→ Requirement
Copy out every line of the listing below character for character, keeping the original line breaks.

→ Exercise data
"""
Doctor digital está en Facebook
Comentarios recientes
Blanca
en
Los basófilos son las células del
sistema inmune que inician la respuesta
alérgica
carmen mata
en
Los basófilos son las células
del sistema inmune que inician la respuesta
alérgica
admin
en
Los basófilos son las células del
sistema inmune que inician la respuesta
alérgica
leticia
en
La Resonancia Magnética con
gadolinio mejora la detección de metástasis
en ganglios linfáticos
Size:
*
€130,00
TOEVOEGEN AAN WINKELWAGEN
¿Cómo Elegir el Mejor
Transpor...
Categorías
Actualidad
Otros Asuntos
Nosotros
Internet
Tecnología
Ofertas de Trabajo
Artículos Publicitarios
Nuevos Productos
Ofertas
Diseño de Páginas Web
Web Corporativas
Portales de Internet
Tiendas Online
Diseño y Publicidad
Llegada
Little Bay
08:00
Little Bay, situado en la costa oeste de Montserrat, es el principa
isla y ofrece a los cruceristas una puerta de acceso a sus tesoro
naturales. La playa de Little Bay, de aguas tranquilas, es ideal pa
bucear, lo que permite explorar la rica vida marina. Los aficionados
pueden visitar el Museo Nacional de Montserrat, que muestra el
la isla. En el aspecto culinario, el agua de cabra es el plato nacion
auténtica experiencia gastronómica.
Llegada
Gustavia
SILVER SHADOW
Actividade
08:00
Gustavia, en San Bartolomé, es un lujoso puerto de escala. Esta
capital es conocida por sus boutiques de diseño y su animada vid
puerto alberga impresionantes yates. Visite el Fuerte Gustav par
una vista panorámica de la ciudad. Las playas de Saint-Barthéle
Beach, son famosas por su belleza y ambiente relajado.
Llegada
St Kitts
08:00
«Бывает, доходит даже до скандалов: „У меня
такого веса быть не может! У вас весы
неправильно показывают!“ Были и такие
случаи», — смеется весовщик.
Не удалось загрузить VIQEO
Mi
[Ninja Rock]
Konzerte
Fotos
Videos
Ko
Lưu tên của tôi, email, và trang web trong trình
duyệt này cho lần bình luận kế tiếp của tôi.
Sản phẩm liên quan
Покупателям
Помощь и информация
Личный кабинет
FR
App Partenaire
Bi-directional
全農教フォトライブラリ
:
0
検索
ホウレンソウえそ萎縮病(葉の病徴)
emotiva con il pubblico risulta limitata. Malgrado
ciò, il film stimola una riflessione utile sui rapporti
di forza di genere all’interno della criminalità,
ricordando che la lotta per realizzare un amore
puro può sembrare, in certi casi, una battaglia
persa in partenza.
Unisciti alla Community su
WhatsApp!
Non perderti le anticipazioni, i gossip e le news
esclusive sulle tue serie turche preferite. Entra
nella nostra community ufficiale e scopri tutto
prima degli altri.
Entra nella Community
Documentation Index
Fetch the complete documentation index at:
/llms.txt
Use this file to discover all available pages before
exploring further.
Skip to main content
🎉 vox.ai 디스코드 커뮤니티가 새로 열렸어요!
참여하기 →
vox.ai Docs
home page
"""
→ Answer section
Doctor digital está en Facebook
Comentarios recientes
Blanca
en
Los basófilos son las células del
sistema inmune que inician la respuesta
alérgica
carmen mata
en
Los basófilos son las células
del sistema inmune que inician la respuesta
alérgica
admin
en
Los basófilos son las células del
sistema inmune que inician la respuesta
alérgica
leticia
en
La Resonancia Magnética con
gadolinio mejora la detección de metástasis
en ganglios linfáticos
Size:
*
€130,00
TOEVOEGEN AAN WINKELWAGEN
¿Cómo Elegir el Mejor
Transpor...
Categorías
Actualidad
Otros Asuntos
Nosotros
Internet
Tecnología
Ofertas de Trabajo
Artículos Publicitarios
Nuevos Productos
Ofertas
Diseño de Páginas Web
Web Corporativas
Portales de Internet
Tiendas Online
Diseño y Publicidad
Llegada
Little Bay
08:00
Little Bay, situado en la costa oeste de Montserrat, es el principa
isla y ofrece a los cruceristas una puerta de acceso a sus tesoro
naturales. La playa de Little Bay, de aguas tranquilas, es ideal pa
bucear, lo que permite explorar la rica vida marina. Los aficionados
pueden visitar el Museo Nacional de Montserrat, que muestra el
la isla. En el aspecto culinario, el agua de cabra es el plato nacion
auténtica experiencia gastronómica.
Llegada
Gustavia
SILVER SHADOW
Actividade
08:00
Gustavia, en San Bartolomé, es un lujoso puerto de escala. Esta
capital es conocida por sus boutiques de diseño y su animada vid
puerto alberga impresionantes yates. Visite el Fuerte Gustav par
una vista panorámica de la ciudad. Las playas de Saint-Barthéle
Beach, son famosas por su belleza y ambiente relajado.
Llegada
St Kitts
08:00
«Бывает, доходит даже до скандалов: „У меня
такого веса быть не может! У вас весы
неправильно показывают!“ Были и такие
случаи», — смеется весовщик.
Не удалось загрузить VIQEO
Mi
[Ninja Rock]
Konzerte
Fotos
Videos
Ko
Lưu tên của tôi, email, và trang web trong trình
duyệt này cho lần bình luận kế tiếp của tôi.
Sản phẩm liên quan
Покупателям
Помощь и информация
Личный кабинет
FR
App Partenaire
Bi-directional
全農教フォトライブラリ
:
0
検索
ホウレンソウえそ萎縮病(葉の病徴)
emotiva con il pubblico risulta limitata. Malgrado
ciò, il film stimola una riflessione utile sui rapporti
di forza di genere all’interno della criminalità,
ricordando che la lotta per realizzare un amore
puro può sembrare, in certi casi, una battaglia
persa in partenza.
Unisciti alla Community su
WhatsApp!
Non perderti le anticipazioni, i gossip e le news
esclusive sulle tue serie turche preferite. Entra
nella nostra community ufficiale e scopri tutto
prima degli altri.
Entra nella Community
Documentation Index
Fetch the complete documentation index at:
/llms.txt
Use this file to discover all available pages before
exploring further.
Skip to main content
🎉 vox.ai 디스코드 커뮤니티가 새로 열렸어요!
참여하기 →
vox.ai Docs
home page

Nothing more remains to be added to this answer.